==== Data ====

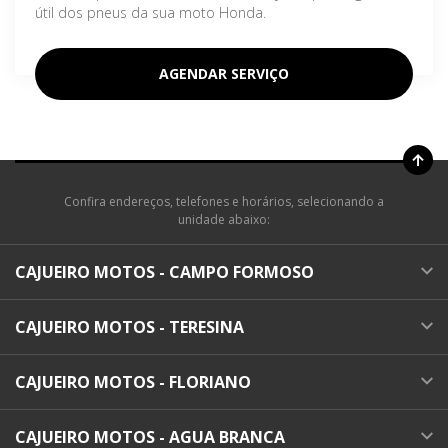
útil dos pneus da sua moto Honda.
AGENDAR SERVIÇO
Confira endereços, telefones e horários, selecionando a
unidade abaixo:
CAJUEIRO MOTOS - CAMPO FORMOSO
CAJUEIRO MOTOS - TERESINA
CAJUEIRO MOTOS - FLORIANO
CAJUEIRO MOTOS - AGUA BRANCA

====

- _About this task_
Which lines of the data contain the string "MOTOS"? Copy each of them.

- _Task response_
CAJUEIRO MOTOS - CAMPO FORMOSO
CAJUEIRO MOTOS - TERESINA
CAJUEIRO MOTOS - FLORIANO
CAJUEIRO MOTOS - AGUA BRANCA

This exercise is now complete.